2) Could the use of domesticated animals affect the results of Ellegren et al. (1997). It was felt that variation might be reduced if the animals were inbred but that large alleles should still be present. The use of only one breed of sheep but several cattle breeds seemed inadequately explained. Were the cattle breeds inbred while the sheep breed was not? Why not examine the loci in more than one breed of sheep.

3) Does it matter if microsatellite arrays are longer in one species than another? The issue is that people compare the variation of two or more species with microsatellites isolated from a single species. If microsatellites are always longer, implying higher variability, in the species from which they were isolated are these comparisons rendered invalid. There were a couple examples where this has been done and the conclusion reached was that the species from which the microsatellites were isolated were the most variable (the examples were monkey flowers and bears)

4) Are primers homologous between species? Yes, the sequence for a 20bp primer occurs with the frequency of 1/4^20. Flanking regions of microsatellites are ancient (same in different species) while the microsatellites may have 36 repeats in each species (X and Y) but are probably not the same (ie. convergent). This has been shown using interrupted repeats.
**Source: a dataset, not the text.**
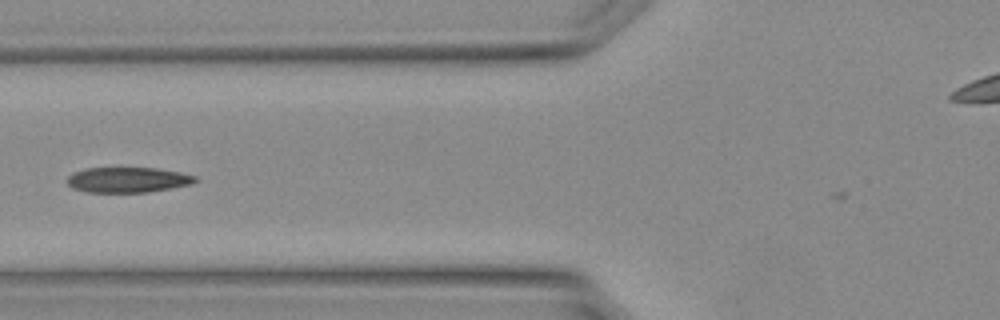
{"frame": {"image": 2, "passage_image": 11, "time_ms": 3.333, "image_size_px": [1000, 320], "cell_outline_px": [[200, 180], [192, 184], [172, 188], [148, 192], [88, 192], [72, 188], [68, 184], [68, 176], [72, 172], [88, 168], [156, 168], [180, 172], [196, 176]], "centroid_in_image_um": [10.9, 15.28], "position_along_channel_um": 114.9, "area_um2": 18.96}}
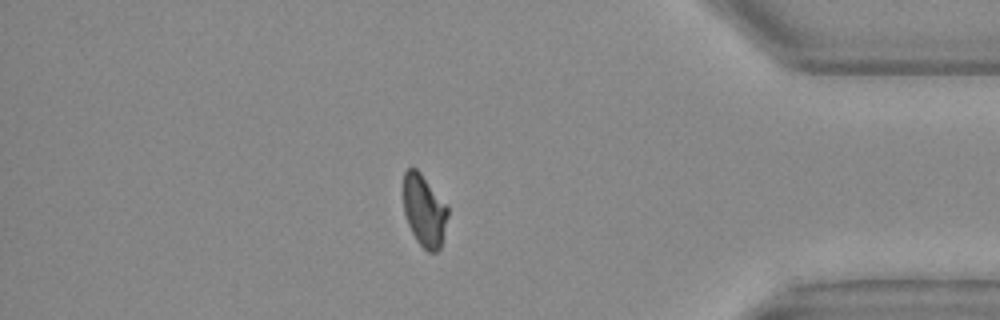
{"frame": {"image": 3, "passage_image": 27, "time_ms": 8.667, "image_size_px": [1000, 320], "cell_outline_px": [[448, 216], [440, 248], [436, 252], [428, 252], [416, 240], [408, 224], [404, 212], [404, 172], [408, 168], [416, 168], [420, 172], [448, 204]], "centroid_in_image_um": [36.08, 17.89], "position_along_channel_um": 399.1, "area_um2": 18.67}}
5) Should one use flanking regions of microsatellites for studies of evolution? The SMM predicts that there should be an infinite number of alleles and that alleles of similar size should be more closely related than those alleles with greater size differences. The problem is that microsatellite allele size appears to be constrained causing homoplasy to occur as only a limited number of alleles are possible and the mutation rate of microsatellites is high. The construction of phylogenies may not be possible when only using microsatellites. Black and Grizzly bears diverged 15-20 thousand years ago which was too ancient to be detected by microsatellites.

The flanking regions of microsatellites change slowly and could be used to do phylogenies. The microsatellite size differences could be used in order to identify haplotypes in the flanking regions. Microsatellites have very little crossing over, except in cases like fragile X where the repeat size is vary large.

6) When cloning, you are screening for the repeat GT20 which selects for long repeats when using stringent hybridization conditions. The use of M13 (a phage vector) selects against really long microsatellites so you do not get clones with 800bp repeats.

It is hard to believe microsatellites are limited to only 30 repeats on average. In fish, different alleles are 50 repeats apart (i.e. size is not constrained), Kangaroo rats (50-60 repeats) and ungulates 60+ repeats. It is possible that there is a bias in studies of repeat number because the studies use humans, mice and rats which may be too closely related or the way people are isolating microsatellites for these studies is creating a bias.

7) Microsatellites could be used to analyze the phylogeny of island populations. Allow for the fixation of an allele due to a big population constriction but only over a short time period.

8) Ellegren et al. (1997) provided 13 diagrams in the focal paper . RM011 and RM044 only good loci but they are not consistent with the authors' conclusion.

9) Evolution of functional traits vs. neutral traits. The environment selects homoplasies in functional traits (dessert plants) while neutral traits have random homoplasies. DNA sequences you don't know the selection pressure.

10) What aspects of microsatellite evolution should we be interested in? Mechanism of change, how often they appear and disappear and why.